Убитый Грибоедов, убитый Пушкин. Точно знак того, что рано еще было тогда воздвигать здание, фундамент которого был заложен и сразу же засыпан, запорошен мусором. Грибоедов и Пушкин заложили твердое основание зданию истинного просвещения. Они погибли. На смену явилось шумное поколение сороковых годов во главе с В. Белинским, «белым генералом русской интеллигенции». Наследие Грибоедова и Пушкина, Державина и Гоголя было опечатано; Россия «петровская» и «допетровская» помечена известным штемпелем. Белинский, служака исправный, торопливо клеймил своим штемпелем все, что являлось на свет божий. Весьма торопливо был припечатан и Аполлон Григорьев, юношеский голос которого прозвучал впервые через шесть лет после смерти Пушкина. Оценка деятельности Белинского и его соратников еще впереди; меня она занимает лишь по отношению к Григорьеву; отмечу только, что русское возрождение успело расшатать некоторые догматы интеллигентской религии, и Белинский уже не всем кажется лицом неприкосновенным.
Худо ли, хорошо ли и по причинам, все равно каким, Григорьев был припечатан и, следовательно, не попал в интеллигентский «лубок»; в тот лубок, где Белинский занимает место «белого генерала». Поглумились над Григорьевым в свое время и Добролюбов, и Чернышевский, и их присные. Как при жизни, так и после смерти Григорьева о глубоких и серьезных его мыслях рассуждали всё больше с точки зрения «славянофильства» и «западничества», «консерватизма» и «либерализма», «правости» и «левости». В двух соснах и блуждали до конца века; а как эти мерила к Григорьеву неприложимы, понимание его и не подвигалось вперед. В конце столетия, когда обозначилось новое веяние, Григорьева стали помаленьку распечатывать. Долгое время почтенные критики находили его «странным» (другого слова многие из них – увы! – до сих пор не могут придумать). Он
…странен? – А не странен кто ж?
Тот, кто на всех глупцов похож!
Все-таки в григорьевской душе копались. Ив. Иванов на сотне страниц ругался; А. Волынский, со свойственной ему «импрессионистской смелостью», набросал портрет.

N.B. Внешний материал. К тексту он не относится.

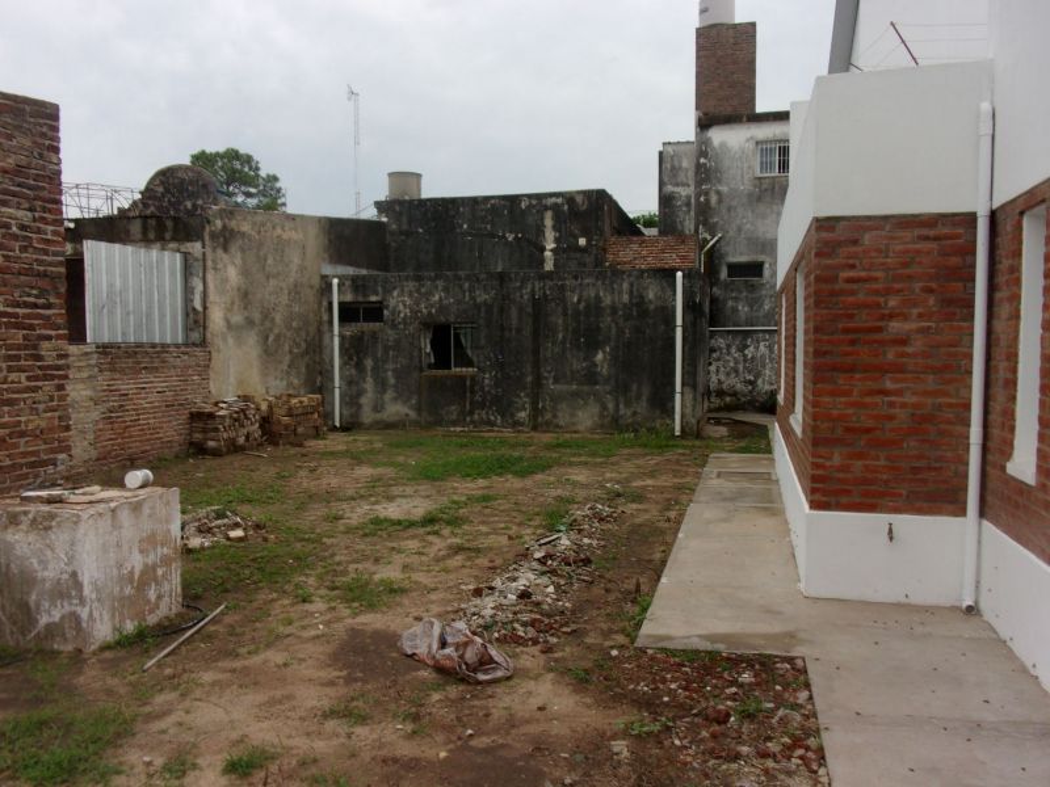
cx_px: 525
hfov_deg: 63.4
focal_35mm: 28
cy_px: 394
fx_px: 849
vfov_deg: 49.7
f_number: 10.8
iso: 80
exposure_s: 1/58
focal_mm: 5.1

Наконец, в самое последнее время стали появляться довольно конфузные (для предыдущих критиков) статьи. В одной из них[1] говорится о том, что Григорьев «во многом повторял приемы Гете и Шеллинга, Карлейля и Эмерсона, Ренана и Гюго, предвосхитил Бергсона и Зиммеля, и потому в русской критике первенство его вне всякого сомнения». Не знаю, много ли это для русского мыслителя – «предвосхитить Бергсона и Зиммеля»; только в устах автора статьи это – большая похвала.
Судьба Григорьева сложна и потому – соблазнительна. В интеллигентский лубок он никогда не попадет: слишком своеобычен; в жизни его трудно выискать черты интеллигентских «житий»; «пострадал» он, но не от «правительства» (невзирая на все свое свободолюбие), а от себя самого; за границу бегал – тоже по собственной воле; терпел голод и лишения, но не за «идеи» (в кавычках); умер, как все, но не «оттого, что был честен» (в кавычках); был, наконец, и «критиком», но при этом сам обладал даром художественного творчества и понимания; и решительно никогда не склонялся к тому, что «сапоги выше Шекспира», как это принято делать (прямо или косвенно) в русской критике от Белинского и Чернышевского до Михайловского и… Мережковского.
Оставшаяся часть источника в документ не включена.